Mumbai: After resuming operations, Wadia Hospital has successfully treated a 10-day-old baby of a farmer from Shahapur for a complex congenital cardiac problem. The baby was suffering from a problem known as TAPVC (Total Anomalous Pulmonary Venous Connection), which is a type of heart disease that affects the pulmonary veins along with sepsis. TAPVC leads to difficulty in breathing and low oxygen levels.
The baby’s mother, Mrs Komal, a homemaker, and her husband Ramchandra Ughade, who is a farmer in Shahapur, Thane district, were happy on the arrival of their twin baby boys – one weighing 1kg and the other 2kg – on December 1, 2019, by caesarean section.
However, their happiness was short-lived as they soon came to know that the condition of one of their baby boys was critical.
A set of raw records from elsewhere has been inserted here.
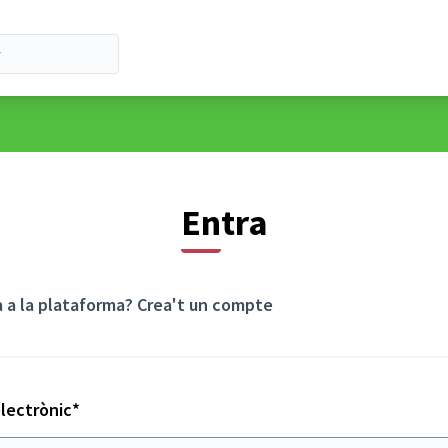
Entra
a a la plataforma?
Crea't un compte
Obligatori
lectrònic
*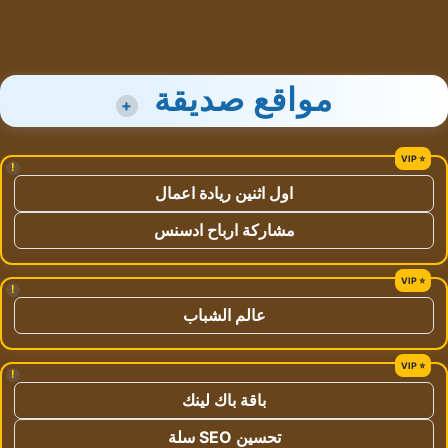
مواقع صديقة
+
!
اول اثنين ريادة اعمال
مشاركة ارباح ادسنس
!
عالم الشباب
!
باقة باك لينك
تحسين SEO سلة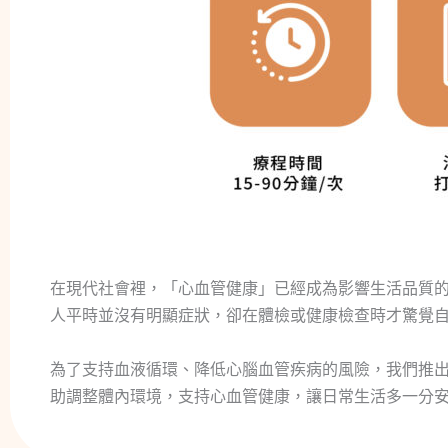
在現代社會裡，「心血管健康」已經成為影響生活品質
人平時並沒有明顯症狀，卻在體檢或健康檢查時才驚覺
為了支持血液循環、降低心腦血管疾病的風險，我們推出了
助調整體內環境，支持心血管健康，讓日常生活多一分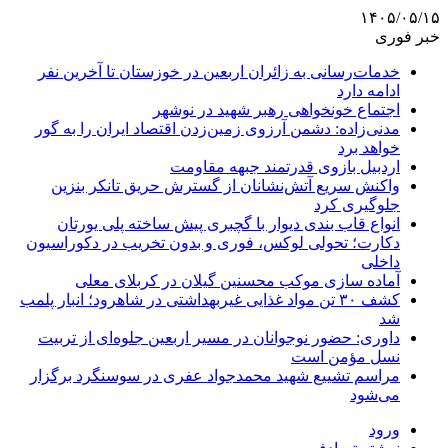
۱۴۰۵/۰۵/۱۵
خبر فوری
خدمات‌رسانی به زائران اربعین در خوزستان تا آخرین نفر
ادامه دارد
اجتماع خونخواهی رهبر شهید در نوشهر
مدنی‌زاده: دشمن آرزوی زمین‌زدن اقتصاد ایران را به گور
خواهد برد
اردبیل بازوی قدرتمند جبهه مقاومت
واکنش سریع آتش‌نشانان از گسترش حریق تانکر بنزین
جلوگیری کرد
انواع قاب بندی دیوار با گچبری پیش ساخته پلی یورتان
دکارت؛ تحولی لوکس، فوری و بدون تخریب در دکوراسیون
داخلی
آماده سازی موکب محسنین گیلان در کربلای معلی
کشف ۳۰ تن مواد غذایی غیربهداشتی در شاهرود؛ انبار پلمب
شد
داوری: حضور نوجوانان در مسیر اربعین جلوه‌ای از تربیت
نسل مؤمن است
مراسم تشییع شهید محمدجواد عفری در سوسنگرد برگزار
می‌شود
ورود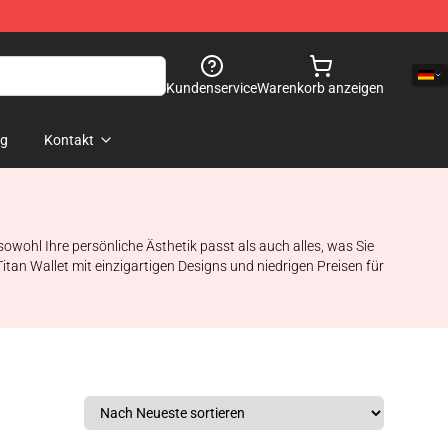
Kundenservice
Warenkorb anzeigen
og
Kontakt
owohl Ihre persönliche Ästhetik passt als auch alles, was Sie
tan Wallet mit einzigartigen Designs und niedrigen Preisen für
The said baby boy was shifted from Shaha-pur to the NICU of Wadia Hospital where he was ventilated and stabilised.
Dr Biswa Panda, paediatric cardiac surgeon, said, “Upon evaluating the baby via echocardiography, it was revealed that the baby had a complex congenital cardiac problem known as Obstructed TAPVC. Ten in 1,000 babies have congenital heart defects, and one in 100,000 have TAPVC. It can be described as a congenital heart disease affecting the pulmonary veins. The pulmonary veins were connected to the right chamber of the heart instead of the left side, and surgery was the only option for survival. Also, the baby was extremely weak and septic.”
“The baby displayed symptoms like breathing problems and low oxygen levels, soon after birth. In view of obstruction to this anomalous venous connection, there was no opportunity to wait and treat the baby for sepsis,” he said.
Major emergency open-heart surgery spanning five hours was performed to correct the baby’s anatomical problem and normalise its heart. The pulmonary veins were reconnected to the left atrium and the atrial septal defect was closed.
In view of major debility and preoperative sepsis, the child required nearly 25 days of ventilation and critical care to come out of the life-threatening problem. Now, after the open-heart surgery, the child is accepting feeds and is growing well.